Thursday, August 2, 2012

Romney's new tax cuts would work just like the Bush tax cuts: Enhance economic inequality

shoeshine indicating inequality Who is shining us on about Bush tax cuts? The screw-the-middle-class impacts of the presumptive GOP nominee's tax plans have been getting plenty of negative attention Wednesday, here, from the president and various bloggy and social media alcoves of the internet. For those of us outside the golden circle, what Mitt Romney has planned amounts to just more of the same old, same old that has been driving income and wealth inequality for the past three-plus decades. It's made crystal clear by a study from the Tax Policy Center of the Urban Institute and Brookings Institution.

But in addition to the deconstruction of Romney's income tax plans, the center's data provided grist for another study this week by the Center on Budget and Policy Priorities. What it shows in detail, no surprise to anybody who has been paying even cursory attention, is that Bush tax cuts have provided immense benefits to the highest-income households over the past nine years. And a lot of damage to the federal budget and to the populace as a whole as the tax system became much less progressive.

Among the details as evaluated by Chye-Ching Huang and Nate Frentz at the CBPP (all dollars inflation-adjusted to 2012):

' Higher income people didn't just get a better deal in absolute dollars; that was to be expected. Proportionately they did better as well. "For example, in 2010, the year in which all of the Bush income and estate tax cuts were fully phased in, they increased the after-tax income of people making over $1 million by more than 7.3 percent, but increased the after-tax income of the middle 20 percent of households by just 2.8 percent."

' The average annual tax cut of people making over $1 million during the period 2004-2012 was $110,000, more than twice the median household income.

' The cuts raised the average after-tax income of the top 1 percent of households by 6.7 percent (or $66,618), of the top 20 percent of households by 4.6 percent (or $7,860), of the middle 20 percent by 2.8 percent (or $1,039), and of the bottom 20 percent by just 1.0 percent (or $99).

These skewed cuts were introduced at time, in 2001, when Alan Greenspan, chairman of the Federal Reserve, was saying that government surpluses would lead to the United States paying down its debt too fast, a supposed danger that should be met by cutting taxes. How did that work out? The surpluses are long gone and, the authors explain:

Americans across the country may be forced to sacrifice in various ways, from paying more for college to facing higher-out-of-pocket health costs, with potential consequences for some Americans with modest incomes in terms of access to higher education and to health care services.
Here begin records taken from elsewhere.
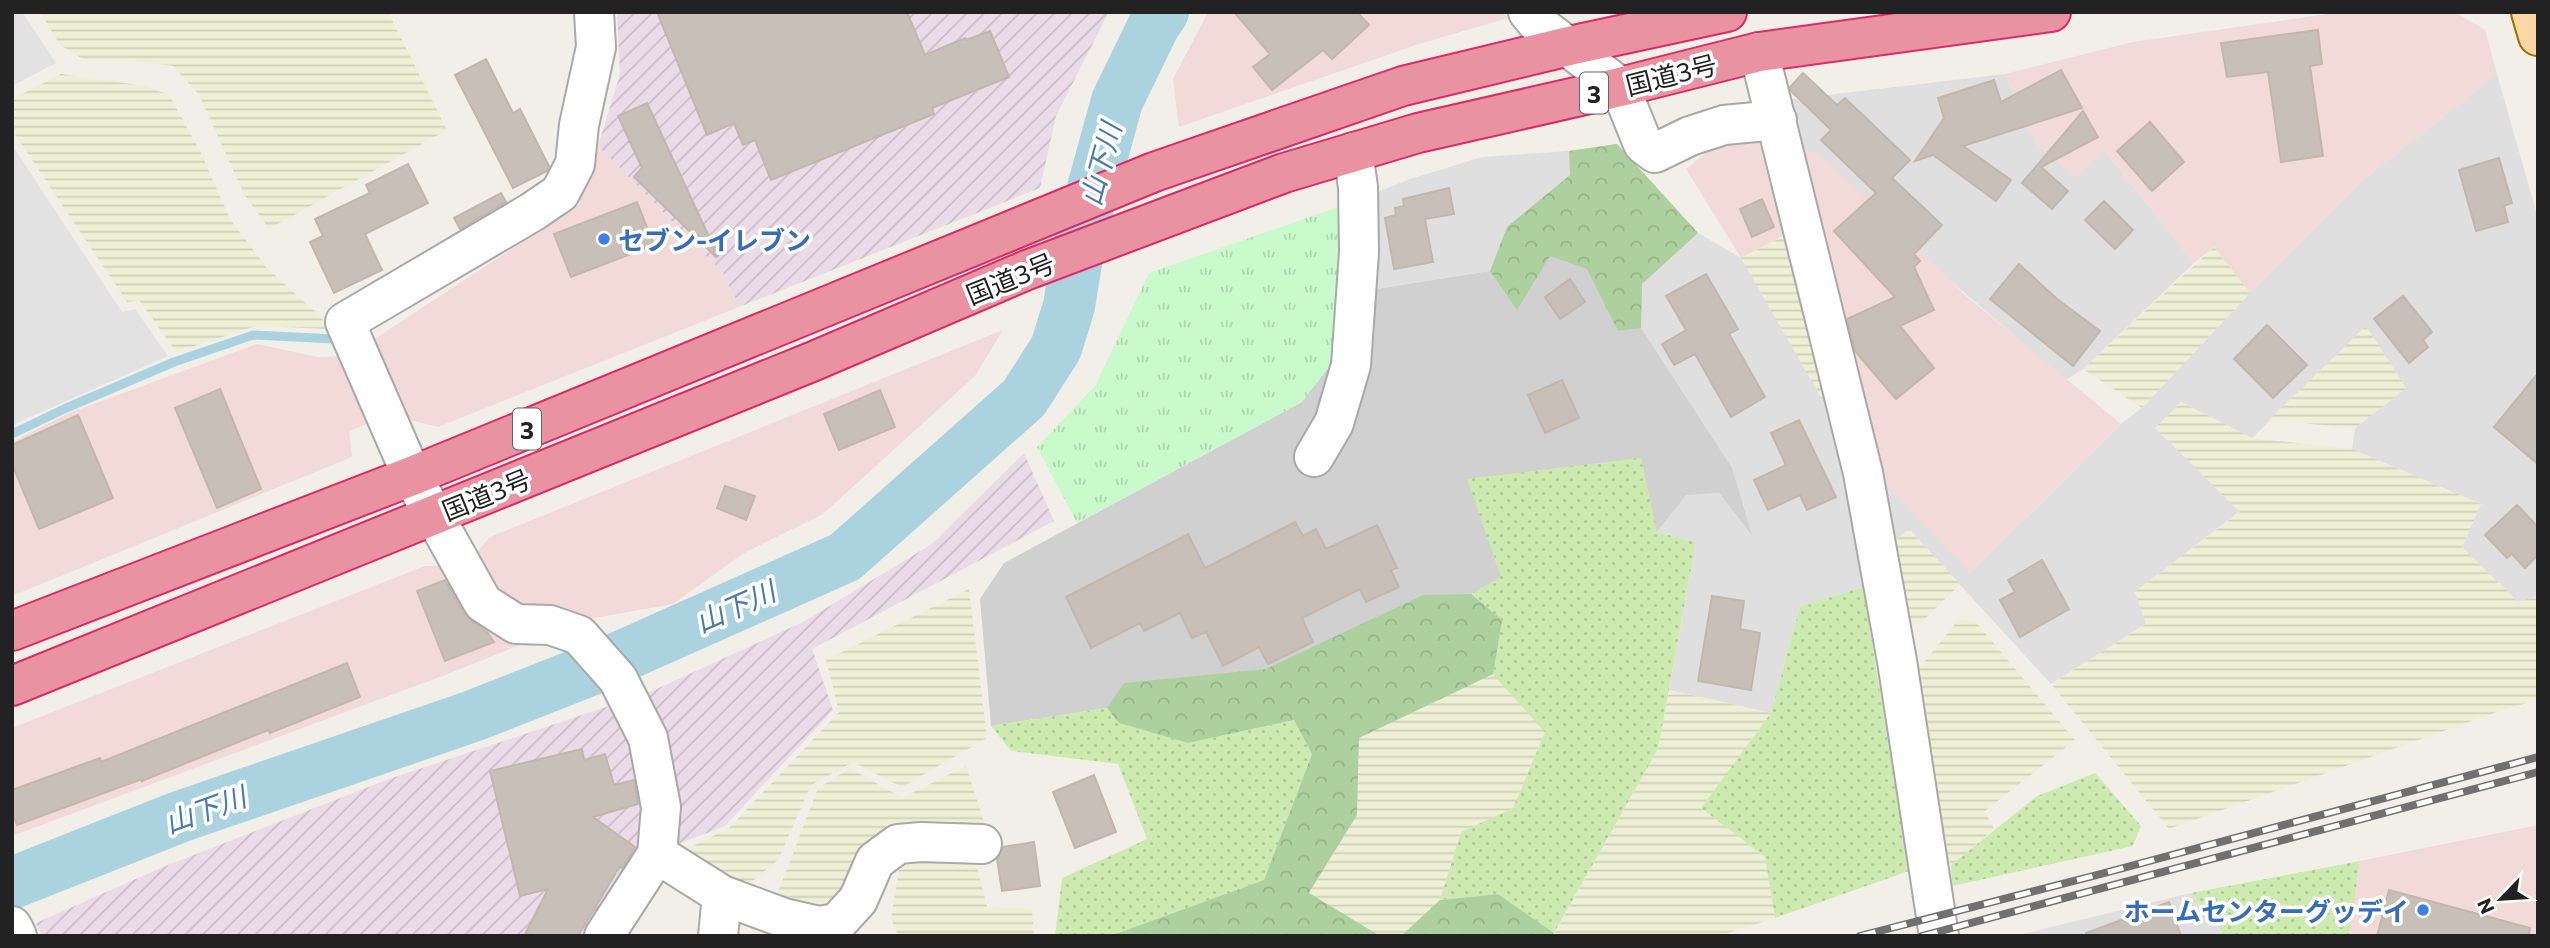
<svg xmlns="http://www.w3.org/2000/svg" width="2550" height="948" font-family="Commissioner,'Noto Sans JP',sans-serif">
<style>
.residential{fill:#e0dfdf}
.commercial{fill:#f2dad9}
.industrial{fill:url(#industrial-furrows)}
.religious{fill:#d0d0d0}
.farmland{fill:url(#farmland-rules)}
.grass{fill:url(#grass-dots)}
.forest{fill:url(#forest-crowns)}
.park{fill:url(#park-tufts)}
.parking{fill:#e2e2e2}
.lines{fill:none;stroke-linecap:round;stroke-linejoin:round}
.stream{stroke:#aad3df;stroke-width:9}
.river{stroke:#aad3df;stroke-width:52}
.building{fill:#c7bfb8;stroke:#c4b6ab;stroke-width:2}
.minor-casing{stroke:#a9a9a9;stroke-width:42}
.major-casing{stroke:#a06b00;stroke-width:42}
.highway-casing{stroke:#dc2a67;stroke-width:42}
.minor{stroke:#fff;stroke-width:38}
.major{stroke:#fcd6a4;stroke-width:38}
.highway{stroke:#e892a2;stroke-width:38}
.rail-casing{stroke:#707070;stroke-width:8}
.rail{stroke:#fff;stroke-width:5;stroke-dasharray:16;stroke-linecap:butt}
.shop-dot{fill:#3f7fe0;stroke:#fff;stroke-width:2.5}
.labels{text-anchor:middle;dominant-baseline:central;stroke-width:7;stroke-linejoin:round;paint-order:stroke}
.shield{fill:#fff;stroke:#646464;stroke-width:2}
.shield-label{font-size:24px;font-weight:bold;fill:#222}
.street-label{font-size:26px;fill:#222;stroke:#fff}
.shop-label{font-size:26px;font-weight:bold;fill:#366cbe;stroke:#fff;text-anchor:start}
.water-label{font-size:28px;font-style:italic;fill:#4a7aab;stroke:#fff}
</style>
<defs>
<pattern id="industrial-furrows" width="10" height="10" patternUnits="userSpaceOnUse" patternTransform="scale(1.75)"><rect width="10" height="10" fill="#ebdbe8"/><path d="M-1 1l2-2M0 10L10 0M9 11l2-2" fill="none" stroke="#c9bcc7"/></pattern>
<pattern id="farmland-rules" width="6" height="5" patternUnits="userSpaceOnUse" patternTransform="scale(1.75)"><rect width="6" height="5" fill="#eef0d5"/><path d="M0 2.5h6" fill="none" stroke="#ccceb7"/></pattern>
<pattern id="grass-dots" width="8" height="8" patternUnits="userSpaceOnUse" patternTransform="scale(1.75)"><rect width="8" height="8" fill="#cdebb0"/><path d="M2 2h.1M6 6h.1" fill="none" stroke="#b0c997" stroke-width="1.8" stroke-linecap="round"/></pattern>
<pattern id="forest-crowns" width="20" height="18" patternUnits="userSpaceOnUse" patternTransform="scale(1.75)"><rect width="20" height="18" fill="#add19e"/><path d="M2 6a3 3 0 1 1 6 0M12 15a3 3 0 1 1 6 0" fill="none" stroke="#95b388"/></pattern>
<pattern id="park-tufts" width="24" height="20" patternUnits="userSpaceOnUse" patternTransform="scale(1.75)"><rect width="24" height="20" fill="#c8facc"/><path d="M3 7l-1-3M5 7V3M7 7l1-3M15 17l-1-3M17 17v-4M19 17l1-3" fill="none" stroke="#acd6af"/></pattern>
</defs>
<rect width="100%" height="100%" fill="#f2efe9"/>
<!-- residential -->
<g class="residential">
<path d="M2005 74 2037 145 2105 151 2194 263 2083 369 2066 380 1799 151 1785 100Z"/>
<path d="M2497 74 2538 218V596L2518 602 2462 547 2481 504 2352 449 2355 428 2406 388 2366 326 2252 438 2181 402 2156 428 2240 511 2135 592 2147 623 2051 684 1909 529 1889 546 1863 587 1800 606 1771 713 1669 690 1696 542 1657 532 1686 494 1719 493 1751 533 1641 328 1642 284 1698 233 1741 258 1822 398 1833 395 1970 573 2121 424 2142 408 2250 293 2363 180Z"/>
<path d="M1569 151 1571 175 1507 227 1490 271 1338 295 1344 205 1410 179 1482 157Z"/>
<path d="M2191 893 2225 936H2015Z"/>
</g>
<!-- commercial -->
<g class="commercial">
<path d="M1208 12H1502L1508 18 1419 44 1179 127 1173 79Z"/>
<path d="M2341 12H2455L2485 30 2497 74 2363 180 2250 293 2214 247 2194 263 2105 151 2075 177 2037 145 2005 74 2133 42Z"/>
<path d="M1756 137 1799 151 1819 152 1965 295 2121 424 1970 573 1879 477 1785 235 1741 258 1686 169 1713 147Z"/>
<path d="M598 146 723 273 739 307 438 427 402 418 370 342 579 205Z"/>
<path d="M1003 330 975 376 823 514 744 553 673 604 583 620 500 602 472 558 490 537Z"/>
<path d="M257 344 318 357 346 356 373 422 349 431 352 457 12 596V442L69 413Z"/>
<path d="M425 566H452L540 637 445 675 12 836V728Z"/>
<path d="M2538 825V936H2349L2360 861Z"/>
</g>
<!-- industrial -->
<g class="industrial">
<path d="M617 12H1109L1056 116 1040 188 739 307 723 273 598 146 620 74Z"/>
<path d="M1024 453 1054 521 812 649 833 710 725 826 637 860 590 936H42L36 923 163 867 389 779 648 693 803 622 932 544Z"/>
</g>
<!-- religious -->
<path class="religious" d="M1617 144 1698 233 1642 284 1641 328 1732 468 1752 535 1719 493 1686 495 1657 532 1545 732 1107 708 991 726 980 599 1004 563 1302 402 1338 295 1490 271 1507 227 1571 175 1569 151Z"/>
<!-- farmland -->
<g class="farmland">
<path d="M40 12H388L447 130 269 229 244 194 199 95 173 66 136 61 83 59 60 45Z"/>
<path d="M61 74 146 86 169 95 200 151 230 219 267 268 319 315 330 329 256 326 176 352 139 300 127 302 12 130V99Z"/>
<path d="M1786 235 1833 395 1822 399 1741 258Z"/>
<path d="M2214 247 2250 293 2142 408 2083 369Z"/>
<path d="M2366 326 2406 388 2355 428 2269 420Z"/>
<path d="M2181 402 2252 438 2352 449 2481 504 2462 547 2518 602 2538 596V700L2508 708 2169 829 2051 684 2146 624 2135 592 2240 512 2155 428Z"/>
<path d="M1909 529 1960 584 1921 623 1904 624 1889 546Z"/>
<path d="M969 589 987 738 902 787 853 762 811 785 778 860 742 890 675 855 729 828 839 712 826 660Z"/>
<path d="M1959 619 1975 621 2075 740 1985 811 1994 829 1951 865 1939 836 1917 671Z"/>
<path d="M1493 674 1545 732 1513 808 1461 832 1440 900 1401 936H1380L1309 894 1357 815 1359 738Z"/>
<path d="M1669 690 1771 713 1701 808 1765 857 1775 918 1719 936H1553L1658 749Z"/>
<path d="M966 766 988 834 914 833 836 930 775 900 818 788 850 768 902 798Z"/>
<path d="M973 851 987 907 1032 909 1034 936H898L891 918 901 858Z"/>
</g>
<!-- grass -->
<g class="grass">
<path d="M1641 458 1657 532 1696 542 1658 749 1554 933 1498 894 1440 900 1461 832 1513 808 1545 732 1493 674 1502 620 1471 594 1501 577 1467 479Z"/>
<path d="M1863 587 1909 871 1775 918 1765 857 1701 808 1771 713 1800 606Z"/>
<path d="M1107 708 1119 723 1188 743 1294 720 1312 754 1264 880 1110 936H1055L1062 878 1147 839 1118 764 1011 751 991 726Z"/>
<path d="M2095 773 2141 826 2133 846 1952 886 1951 865 2037 796Z"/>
<path d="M2360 861 2349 936H2225L2191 893Z"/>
</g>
<!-- forest -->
<g class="forest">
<path d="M1617 144 1698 233 1642 284 1641 328 1618 331 1587 269 1550 256 1517 310 1490 271 1507 227 1570 175 1569 151Z"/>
<path d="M1471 594 1502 620 1493 674 1359 738 1357 815 1309 893 1380 936H1110L1264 880 1312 754 1294 720 1188 743 1119 723 1107 708 1124 683 1266 669 1423 595Z"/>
<path d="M1498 894 1554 933 1553 936H1401L1440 900Z"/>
</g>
<!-- park -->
<path class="park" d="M1344 205 1333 362 1302 402 1077 523 1037 447 1095 386 1149 273Z"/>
<!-- parking -->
<g class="parking">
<path d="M12 12H22L56 63 12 86Z"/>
<path d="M12 145 122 312 135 309 168 356 12 425Z"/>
</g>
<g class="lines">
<!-- stream -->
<path class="stream" d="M12 434 64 409 174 362 253 335 335 339 340 336"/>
<!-- river -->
<path class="river" d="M12 883 179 817 473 716 600 666 845 557 1024 398 1056 348 1069 306 1081 232 1117 101 1154 25 1163 12"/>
</g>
<!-- building -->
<g class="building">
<path d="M657 12H907L925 55 965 38 966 40 990 31 1009 77 932 108 934 114 771 180 755 140 743 145 734 123 707 135Z"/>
<path d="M1234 12H1357L1369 25 1332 59 1323 50 1272 90 1253 67 1270 54Z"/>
<path d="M2318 30 2322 64 2310 66 2323 156 2281 162 2268 72 2227 77 2221 43Z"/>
<path d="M486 59 513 113 520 109 549 166 547 171 513 188 455 75Z"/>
<path d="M2061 70 2082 108 1963 146 2011 180 1996 201 1933 155 1915 161 1944 118 1938 98 1994 80 2001 102Z"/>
<path d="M1803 73 1837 105 1845 98 1910 160 1892 178 1942 225 1914 254 1920 261 1914 267 1934 310 1900 326 1934 368 1896 399 1855 351 1847 319 1895 297 1834 231 1876 193 1821 140 1831 130 1791 91 1790 87Z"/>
<path d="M647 103 718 256 716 257 634 177 642 168 618 116Z"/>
<path d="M2083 111 2098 137 2041 167 2068 191 2052 209 2022 183Z"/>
<path d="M2150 122 2184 162 2152 191 2117 151Z"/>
<path d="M2499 158 2512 203 2504 206 2508 222 2476 231 2459 170Z"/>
<path d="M408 164 428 203 365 234 382 270 334 293 310 242 323 236 315 219 370 193 366 185Z"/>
<path d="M1449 188 1454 214 1425 219 1433 262 1394 269 1385 218 1396 215 1395 208 1404 206 1403 199Z"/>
<path d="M501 193 506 202 460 229 454 218Z"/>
<path d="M1762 199 1774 227 1752 237 1740 209Z"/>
<path d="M2104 201 2133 230 2115 249 2085 220Z"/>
<path d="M637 202 654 245 571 277 554 234Z"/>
<path d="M2019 264 2057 299 2100 331 2073 366 1990 299Z"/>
<path d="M1706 274 1738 329 1729 334 1765 397 1731 417 1695 354 1674 365 1662 344 1686 330 1666 296Z"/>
<path d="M1570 279 1585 302 1560 319 1545 297Z"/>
<path d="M2403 296 2432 332 2423 340 2428 347 2409 363 2374 319Z"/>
<path d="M2267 325 2307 365 2273 398 2234 359Z"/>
<path d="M2538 373V464L2494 427Z"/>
<path d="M1562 380 1579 418 1545 433 1528 395Z"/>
<path d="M220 389 261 489 217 508 175 408Z"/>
<path d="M880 390 895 427 839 450 824 414Z"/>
<path d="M78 415 113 498 39 529 12 464V445Z"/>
<path d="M1799 420 1836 497 1807 510 1800 495 1768 510 1754 480 1786 465 1771 433Z"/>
<path d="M725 486 755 496 746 520 717 508Z"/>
<path d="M2517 505 2538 527V555L2525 568 2512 554 2507 558 2485 535Z"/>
<path d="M1295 522 1303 536 1316 529 1326 549 1377 525 1397 568 1391 570 1399 587 1366 602 1360 589 1302 618 1313 642 1268 664 1259 647 1223 666 1206 632 1192 638 1180 613 1144 631 1140 623 1091 648 1066 597 1188 534 1205 568Z"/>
<path d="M2042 560 2069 609 2020 637 2000 600 2015 592 2008 580Z"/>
<path d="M445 580 464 614 487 632 494 642 445 661 417 591Z"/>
<path d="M1712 596 1744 601 1740 629 1760 633 1751 690 1698 681Z"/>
<path d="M347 663 360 697 270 733 268 730 142 781V779L17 825 12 812V790L100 758 101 762Z"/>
<path d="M582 749 584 760 605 754 614 785 634 780 638 804 593 817 635 847 622 868 620 866 578 936H524L548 889 520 896 490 771Z"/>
<path d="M1094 775 1116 832 1075 848 1053 792Z"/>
<path d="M1034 842 1040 886 1002 891 997 859 1003 847Z"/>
<path d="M2389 890 2530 928 2529 936H2377Z"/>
<path d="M2169 902 2181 936H2087L2086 933Z"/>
</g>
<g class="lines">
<!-- minor casing -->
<g class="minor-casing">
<g id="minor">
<path d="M594 12 596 47 579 125 575 164 560 193 532 212 345 322 412 476 483 603 516 624 550 625 579 635 618 679 648 738 661 807 657 854 604 936"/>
<path d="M1528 12 1537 23 1620 87 1643 144 1655 153 1690 136 1724 125 1777 120"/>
<path d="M1759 52 1863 473 1897 661 1939 936"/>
<path d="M1314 457 1334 423 1351 365 1359 252 1358 187 1353 152"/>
<path d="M657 854 722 895 784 918 819 926 837 923 858 900 875 861 898 844 921 842 982 844"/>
<path d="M12 926 17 936"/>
<path d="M718 936 722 895"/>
</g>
</g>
<!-- major casing -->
<g class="major-casing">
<path id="major" d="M2531 12 2538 36"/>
</g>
<!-- highway casing -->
<g class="highway-casing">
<g id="highway">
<path d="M12 631 412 476 1154 172 1403 86 1569 46 1727 12"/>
<path d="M12 686 814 361 1027 270 1284 173 1418 133 1620 87 1759 52 2051 12"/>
</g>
</g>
<!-- minor -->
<use href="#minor" class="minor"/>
<!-- major -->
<use href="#major" class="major"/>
<!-- highway -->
<use href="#highway" class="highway"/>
<!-- rail casing -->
<g class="rail-casing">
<g id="rail">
<path d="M1860 936 2097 875 2538 757"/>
<path d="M1922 936 2538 772"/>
</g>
</g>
<!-- rail -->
<use href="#rail" class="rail"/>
</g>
<!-- markers -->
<g class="shop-dot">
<circle cx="604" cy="239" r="7"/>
<circle cx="2423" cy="910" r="7"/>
</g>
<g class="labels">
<!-- shield labels -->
<g class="shield">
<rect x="1580" y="72.5" width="28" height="41" rx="5"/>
<rect x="513" y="408.5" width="28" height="41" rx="5"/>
</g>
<g class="shield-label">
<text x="1594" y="93">3</text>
<text x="527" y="429">3</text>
</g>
<!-- street labels -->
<g class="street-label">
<text transform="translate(1671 74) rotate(-14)">国道3号</text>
<text transform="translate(1010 278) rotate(-22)">国道3号</text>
<text transform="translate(486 494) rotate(-22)">国道3号</text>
</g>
<!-- shop labels -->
<g class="shop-label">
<text x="618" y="239">セブン-イレブン</text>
<text x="2409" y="910" text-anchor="end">ホームセンターグッデイ</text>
</g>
<!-- water labels -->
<g class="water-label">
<text transform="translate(1100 164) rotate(-75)">山下川</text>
<text transform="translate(735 606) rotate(-24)">山下川</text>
<text transform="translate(205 809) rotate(-20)">山下川</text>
</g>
</g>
<!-- border -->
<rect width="2550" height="948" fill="none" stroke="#222222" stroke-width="28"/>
<!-- north arrow -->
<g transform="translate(2501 899) rotate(245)" stroke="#ffffff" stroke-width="5" paint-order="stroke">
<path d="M0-5L12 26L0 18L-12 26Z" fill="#222222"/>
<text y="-10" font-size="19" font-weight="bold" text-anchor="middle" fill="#222222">N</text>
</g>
</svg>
Needed investments to infrastructure are likely to be shorted, as well. Basic health and scientific research may be squeezed.
It's not may be. All of this is happening right now.

Mitt Romney and other Republicans' prescription for dealing with the problems caused, at least in part, by these previous cuts? Why, more of the same, of course.

Some Democrats will no doubt argue that we should meet the Republicans halfway on new cuts for the wealthy. That is exactly the wrong approach, the approach that has been going on since Ronald Reagan was the front man for the oligarchs. Time to stop giving breaks to the upper tier based on the repeatedly disproven theory that this will trickle down.